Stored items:
= Beginning of Section =

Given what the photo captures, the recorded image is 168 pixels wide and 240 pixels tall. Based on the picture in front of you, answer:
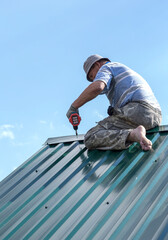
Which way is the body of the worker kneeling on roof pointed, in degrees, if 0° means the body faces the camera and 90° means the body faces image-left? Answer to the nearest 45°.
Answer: approximately 90°

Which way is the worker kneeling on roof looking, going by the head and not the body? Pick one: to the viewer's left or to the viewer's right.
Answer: to the viewer's left
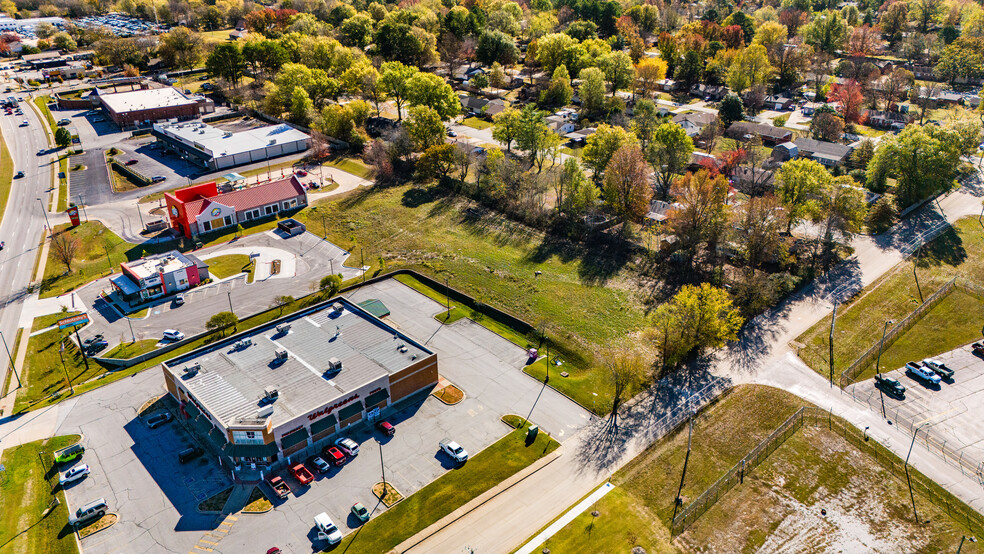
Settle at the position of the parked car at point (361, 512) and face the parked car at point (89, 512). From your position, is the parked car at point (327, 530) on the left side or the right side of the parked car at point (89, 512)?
left

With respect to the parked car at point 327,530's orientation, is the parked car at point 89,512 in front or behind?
behind

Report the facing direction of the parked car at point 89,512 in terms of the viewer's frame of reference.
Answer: facing the viewer and to the left of the viewer

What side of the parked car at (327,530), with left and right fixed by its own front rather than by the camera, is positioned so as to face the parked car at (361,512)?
left
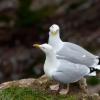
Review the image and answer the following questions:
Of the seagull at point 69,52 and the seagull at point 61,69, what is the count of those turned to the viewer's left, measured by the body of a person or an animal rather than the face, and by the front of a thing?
2

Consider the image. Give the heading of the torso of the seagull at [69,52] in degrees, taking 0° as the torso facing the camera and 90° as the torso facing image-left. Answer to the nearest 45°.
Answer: approximately 90°

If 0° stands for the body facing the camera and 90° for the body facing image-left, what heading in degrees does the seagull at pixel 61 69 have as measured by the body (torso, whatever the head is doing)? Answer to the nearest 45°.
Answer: approximately 90°

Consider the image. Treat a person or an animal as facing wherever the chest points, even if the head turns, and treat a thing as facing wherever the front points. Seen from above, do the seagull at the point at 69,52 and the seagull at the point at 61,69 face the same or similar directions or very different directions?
same or similar directions
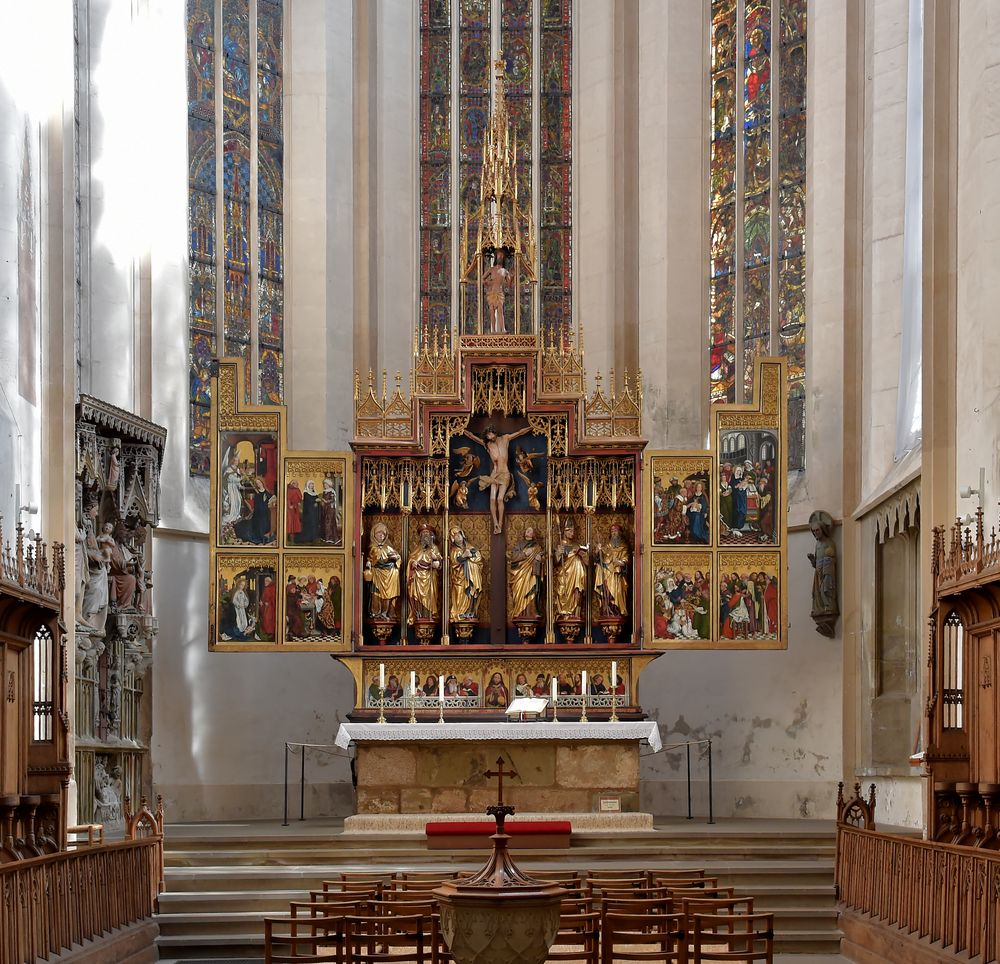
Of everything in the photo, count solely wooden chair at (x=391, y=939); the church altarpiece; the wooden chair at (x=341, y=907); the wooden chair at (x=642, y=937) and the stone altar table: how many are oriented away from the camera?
3

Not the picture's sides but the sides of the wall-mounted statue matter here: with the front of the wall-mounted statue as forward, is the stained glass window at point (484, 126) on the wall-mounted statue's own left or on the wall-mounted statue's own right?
on the wall-mounted statue's own right

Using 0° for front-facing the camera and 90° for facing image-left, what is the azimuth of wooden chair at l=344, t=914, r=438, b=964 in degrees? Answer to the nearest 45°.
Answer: approximately 180°

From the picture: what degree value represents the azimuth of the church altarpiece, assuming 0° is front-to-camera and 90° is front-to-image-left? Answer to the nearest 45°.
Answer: approximately 0°

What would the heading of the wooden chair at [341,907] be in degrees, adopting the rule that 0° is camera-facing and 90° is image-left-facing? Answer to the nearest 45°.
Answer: approximately 180°

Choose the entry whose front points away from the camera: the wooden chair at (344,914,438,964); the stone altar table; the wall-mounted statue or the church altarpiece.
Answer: the wooden chair

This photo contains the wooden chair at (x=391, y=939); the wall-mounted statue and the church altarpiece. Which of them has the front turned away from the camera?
the wooden chair

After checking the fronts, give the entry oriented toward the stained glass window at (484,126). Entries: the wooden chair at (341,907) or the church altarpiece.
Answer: the wooden chair

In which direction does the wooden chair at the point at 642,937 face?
away from the camera

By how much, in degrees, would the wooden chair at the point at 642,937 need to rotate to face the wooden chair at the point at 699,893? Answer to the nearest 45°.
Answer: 0° — it already faces it

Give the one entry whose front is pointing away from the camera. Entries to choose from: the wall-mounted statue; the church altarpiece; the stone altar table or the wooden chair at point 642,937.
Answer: the wooden chair
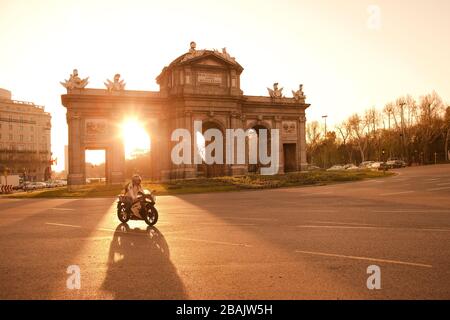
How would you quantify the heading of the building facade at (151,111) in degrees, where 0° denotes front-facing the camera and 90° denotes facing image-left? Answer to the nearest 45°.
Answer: approximately 315°

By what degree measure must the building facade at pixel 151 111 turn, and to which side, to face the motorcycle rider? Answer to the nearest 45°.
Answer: approximately 45° to its right

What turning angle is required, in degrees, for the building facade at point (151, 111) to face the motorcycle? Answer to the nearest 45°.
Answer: approximately 45° to its right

= End of Section =

*What you are asked to do:* Copy all of the records above word for word, but leave out the pictures.

*Solution for this problem:*
Given what the photo captures, the recorded image is 168 pixels wide and 240 pixels tall. Based on the picture in front of you, answer:
Which way is the body of the worker kneeling on roof pointed, in degrees, if 0° means the body faces the camera and 90° means the body faces image-left? Answer to the nearest 45°.
Answer: approximately 90°

Which way is the worker kneeling on roof looking, going by the head and not the body? Pick one: to the viewer's left or to the viewer's right.
Answer: to the viewer's left
Settle at the position of the parked car at point (361, 512) and face the parked car at point (89, 512). From your position, is the parked car at point (327, 530) on the left side or the right side of the parked car at point (89, 512)?
left

With respect to the parked car at point 327,530's orientation, is the parked car at point 89,512 in front or behind?
behind

Report the facing direction of the parked car at point 89,512 in terms of the viewer's frame of reference.
Answer: facing the viewer and to the left of the viewer

What side of the parked car at (327,530), with left and right fixed by its own front rather than by the camera, is positioned so as to face the parked car at (361,512)?
left
Review the image and answer the following questions:
Of the seagull at point 69,52 and the seagull at point 61,69, what is the count of those turned to the viewer's left, measured by the body of a person or an animal rather than the face, and by the front of a thing?
2

Consider the image. Give the heading of the torso of the seagull at [69,52] in degrees, taking 0° as the torso facing the camera and 90° as the torso facing image-left. Answer to the nearest 45°.
Answer: approximately 90°

If 0° stands for the body facing the camera and 90° for the body facing image-left, what heading in degrees does the seagull at pixel 61 69 have as measured by the body (torso, whatever the head is doing)? Answer to the nearest 45°.
Answer: approximately 90°

Consider the image. Treat a person or an animal as facing wherever the chest points, even if the head turns, and treat a thing as facing wherever the front points. Seen from above, do the seagull at the point at 69,52 and the seagull at the point at 61,69 face the same or similar directions or very different directions?
same or similar directions
Of everything in the photo, count solely wooden chair at (x=391, y=939); the church altarpiece; the wooden chair at (x=341, y=907); the wooden chair at (x=642, y=937) and the stone altar table: how many are oriented away from the camera?
3

Not the picture's sides but the sides of the wall-mounted statue matter here: with the front of the wall-mounted statue as forward, is the stained glass window at point (484, 126) on the wall-mounted statue's own left or on the wall-mounted statue's own right?
on the wall-mounted statue's own right

Using 0° for front-facing the camera and 90° for facing image-left, what is the azimuth of wooden chair at l=344, t=914, r=438, b=964 in degrees? Answer to the nearest 45°.
Answer: approximately 180°

From the picture: what degree value represents the azimuth of the church altarpiece, assuming 0° is front-to-camera and 90° is front-to-image-left? Answer to the nearest 45°.
Answer: approximately 0°

What would the heading of the wooden chair at [341,907] be in degrees, adopting the rule that 0° is camera-facing and 90° is image-left-facing? Answer to the nearest 45°.
Answer: approximately 180°

Choose the entry whose front points away from the camera: the wooden chair at (344,914,438,964); the stone altar table; the wall-mounted statue or the church altarpiece.
Answer: the wooden chair

This photo contains the wooden chair at (x=391, y=939); the wall-mounted statue and the church altarpiece. Which of them has the front turned away from the camera?
the wooden chair

After checking the fronts, give the entry oriented toward the stained glass window at (484,126). Entries: the wooden chair at (341,907) or the church altarpiece.
Answer: the wooden chair

In which direction does the wooden chair at the point at 642,937 face?
away from the camera

By how much, in degrees, would the wooden chair at the point at 642,937 need to rotate to face the wooden chair at the point at 699,893? Answer to the nearest 45°.
Answer: 0° — it already faces it

Give the one entry whose front is pointing away from the camera. Entries to choose from: the wall-mounted statue; the church altarpiece; the stone altar table or the wooden chair at point 642,937.
Answer: the wooden chair
How would you quantify the heading of the building facade at (151,111) in degrees, where 0° denotes front-facing the camera and 90° denotes facing image-left? Answer to the nearest 45°.
Answer: approximately 315°

By what degree measure must the building facade at pixel 151 111 turn, and to which side, to face the motorcycle rider? Answer to the nearest 45°.
Answer: approximately 45° to its right

What turning angle is required, in degrees, for the building facade at point (151, 111) to face the motorcycle? Answer to the nearest 45°.
Answer: approximately 45° to its right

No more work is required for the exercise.